Really spectacular views the whole way up Mt Oakden (1633m), including braided river valleys, Lake Coleridge & mountains galore. A real classic.
I got quite excited when first reading about this somewhat challenging tramp up Mt Oakden (1633m), and it did not disappoint. The mountain’s position at the foot of the braided Wilberforce River provides epic views straight up this valley, and these were a real highlight for me. Added to this are excellent views up the Harper Valley, of the Rakaia River, Lake Coleridge, and countless peaks in the Southern Alps. Do it on a clear day for maximum effect.
The whole of Mt Oakden is on private land and there’s no track. The lower slopes are steep and ascending them requires a bit of scrambling through light scrub. No problem for a reasonably experienced tramper, but perhaps not good for a newbie. See my track notes at the end for more info.
Mt Oakden ascent: The Scenery
The views of the Wilberforce Valley from early on in the walk. You know a walk is going to be good when the views are like this at the bottom of the mountain. I think this shot accurately represents the terrain on the lower slopes. Scrambling required, but we are definitely not mountain climbers so manageable for any experienced tramper. Scree slopes off the north western ridge. The Wilberforce Valley Sophia posing for me in front of the Wilberforce Valley. These views were a definite highlight of the walk. A panorama of Lake Coleridge and the Harper Valley. Mt Cotton centre. A steep climb up though scree towards the twin summits. Steep scree slopes higher up. Bright green alpine plant. Possibly a kind of vegetable sheep? Sophia (bottom centre) crosses the fault scarp to access the high summit. The Birdwood Range viewed from the fault scarp that splits the mountain in two. Lumpy tussock grass near the summit. A big panorama looking north-west from the summit of Mt Oakden (1633m). From left to right and background to foreground, the Arrowsmith Range, Rakaia and Mathias Valleys, Ragged Range, Rolleston Range front and centre, and Wilberforce Valley. Sophia admiring the view over Lake Coleridge. Looking roughly west from the summit. A panorama looking roughly east. The low summit obscuring part of Lake Coleridge. Panorama of the Arrowsmith and Ragged Ranges, with the Rakaia and Mathias Valleys in the foreground. I liked this confluence of bulky ridges and peaks. A contact on Instragram identified the back peak as Mt Evans (2620m). It looks like quite a challenging climb. One for next time 😉
This next video is a little glary but you can see the 360 degree views from the summit:
Sophia near the summit with the Birdwood Range in the background. Looking down the Harper Valley over lumpy tussock grass. We decided to descend towards the fault scarp down these slopes, only to realise they were super slippery mud, perhaps due to snow melt. At least as slippery as snow, maybe moreso. Sophia backed by Gargarus, 1655m. This mountain can also be climbed in a day trip. Descending steep scree slopes, with views of the Wilberforce Valley the whole way. Looking up the Harper Valley. An atmospheric shot of the Wilberforce Valley as we descended. (A change in lighting necessitated a bunch more shots on the way down, obviously.) A fabulous cluster of Spaniards here. Best admired from afar. Gargarus, Mount Olympus and Mt Ida. I liked the long shadows from the trees in the paddocks. Coffee and scones before we left. Protected from the southerly winds by our car, as we had been by the mountain on our way up and down.
Track Notes
The route is on private land the whole way, and there’s no track, but navigation is fairy obvious. The hardest parts are sometimes scrambling up the steep lower slopes through a bit of scrub (not much), and it was slow going higher up on scree.
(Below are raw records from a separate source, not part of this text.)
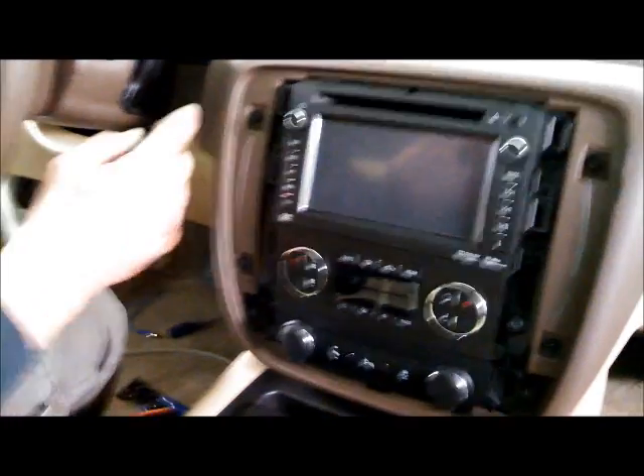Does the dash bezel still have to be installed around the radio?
Yes.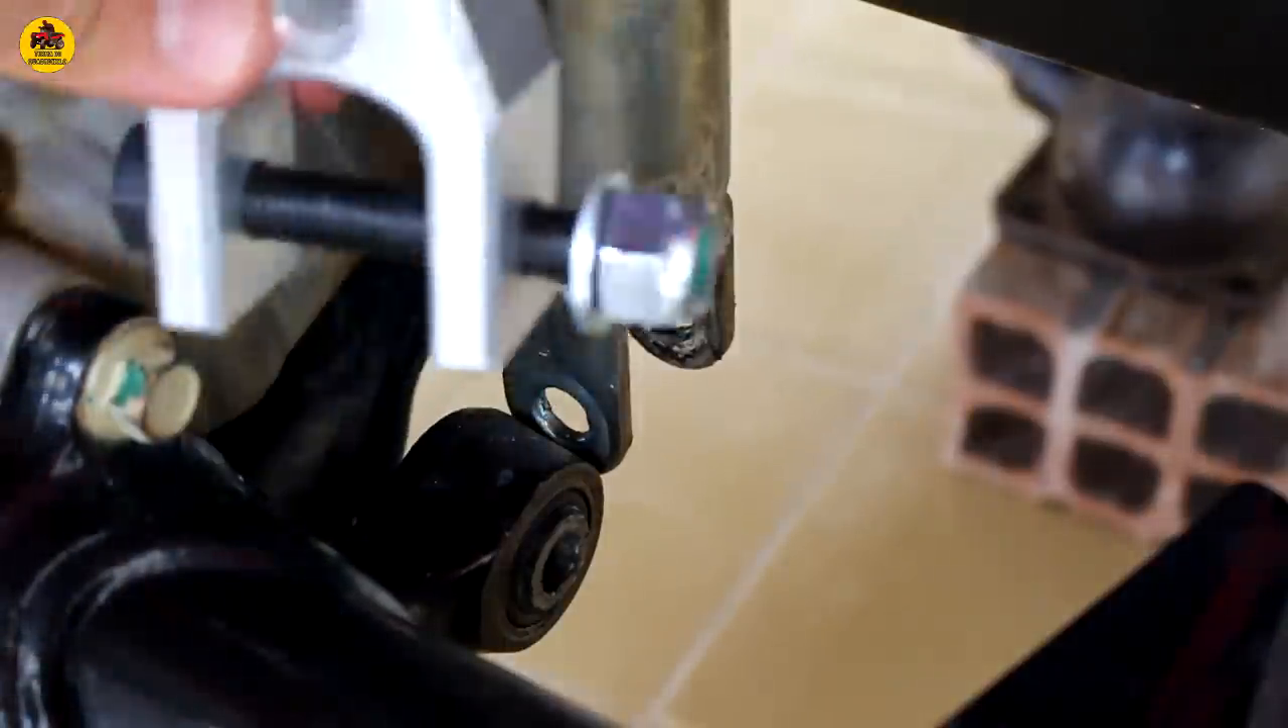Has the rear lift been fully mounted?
No.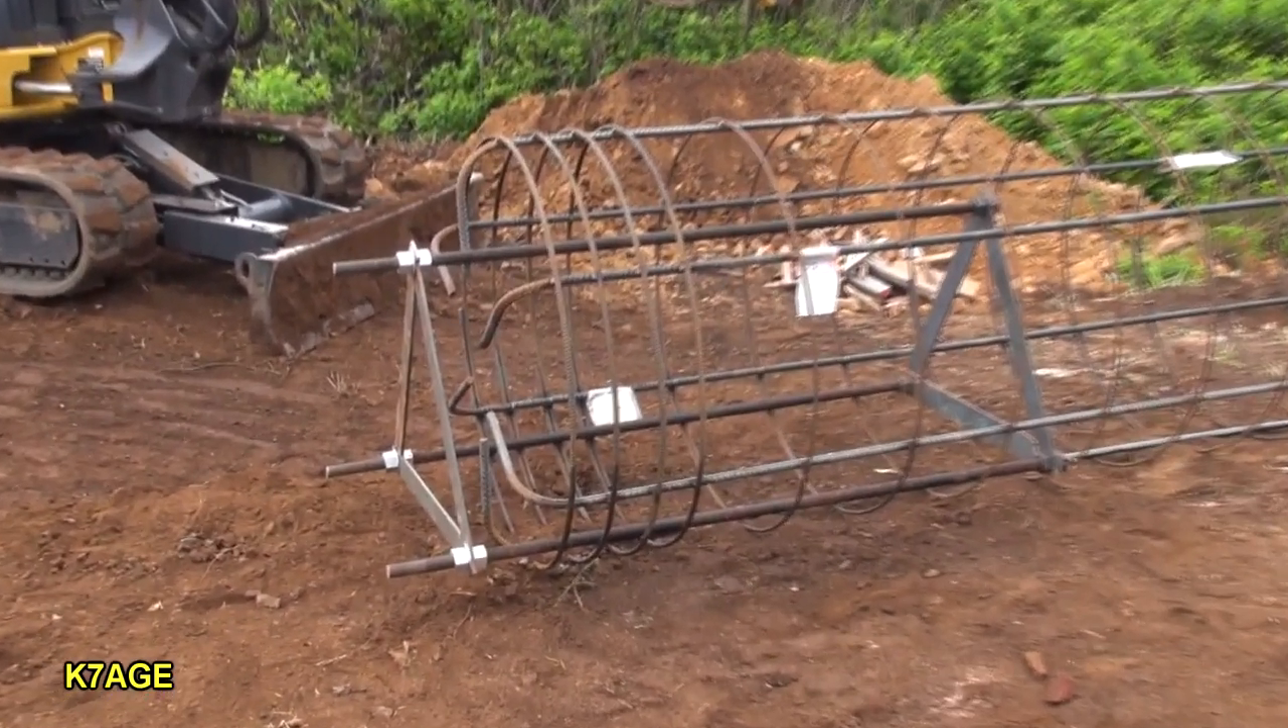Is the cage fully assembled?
Yes.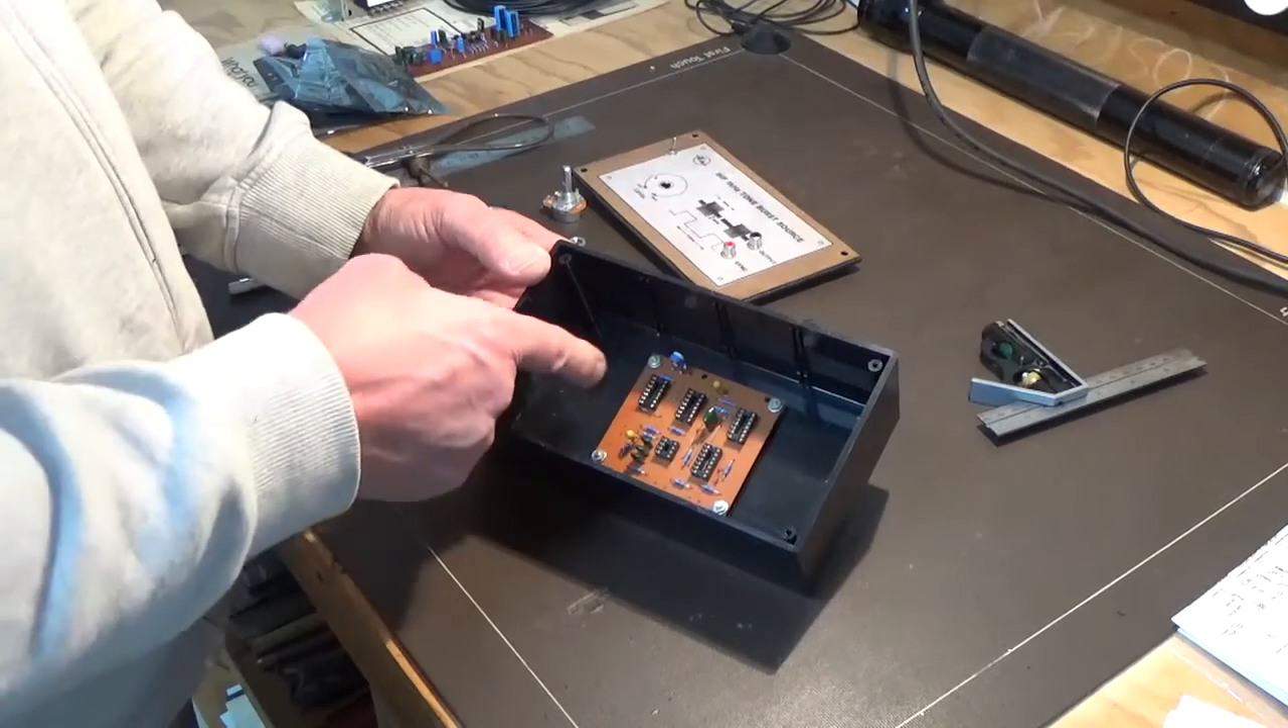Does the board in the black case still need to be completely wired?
Yes.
The walk is off track on private land. As of August 2020 you can contact Lake Coleridge Station on (03) 318 5123 for permission to access the mountain. We filled out an intentions form and picked up a key so we could get through a deer gate and park our car inside the station boundary. You can see that exact spot in the Google map below. I suspect that in mid-spring you may not be able to access the land due to lambing, but you can always ask.
From the start head over to a fenced paddock containing greener plants. Pass through a gate and then follow the fence line west until near point 681. You then head pretty much straight up the mountain, joining the ridge that runs from point 681 through point 1173m and on to the twin summit plateau. (I actually made a tiny cairn at the spot I thought was best on our descent, and this was a bit before point point 681, but have a look and see where the scrub is thinnest).
It’s then an easy walk to the high summit, and if you had time you could easily fit in the low summit too (although we didn’t). You can return the same way, and I’ve seen online that others have descended more directly down the eastern face, but I’m not sure about the scrub situation down there.
I found having walking poles to be very useful, including using just one for stability on the steep descent down the lower sections of the mountain. You may well need ice axe and crampons in winter, (others have said so), however in the mild winter of 2020 when we did it there wasn’t even snow on the summit, (a few patches), so we didn’t need anything.